[Records taken from a dataset]
= Beginning of Section =
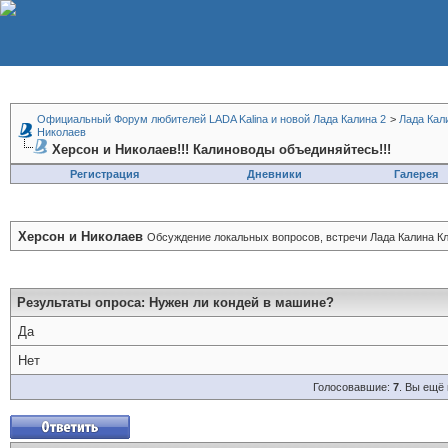
Официальный Форум любителей LADA Kalina и новой Лада Калина 2
>
Лада Кал
Николаев
Херсон и Николаев!!! Калиноводы объединяйтесь!!!
Регистрация
Дневники
Галерея
Херсон и Николаев
Обсуждение локальных вопросов, встречи Лада Калина Кл
Результаты опроса
: Нужен ли кондей в машине?
Да
Нет
Голосовавшие:
7
. Вы ещё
= End of Section =
About this task:
Output every line of text in the material above exactly as it appears, in the same order, and leave out the pictures.

Your solution:
Официальный Форум любителей LADA Kalina и новой Лада Калина 2
>
Лада Кал
Николаев
Херсон и Николаев!!! Калиноводы объединяйтесь!!!
Регистрация
Дневники
Галерея
Херсон и Николаев
Обсуждение локальных вопросов, встречи Лада Калина Кл
Результаты опроса
: Нужен ли кондей в машине?
Да
Нет
Голосовавшие:
7
. Вы ещё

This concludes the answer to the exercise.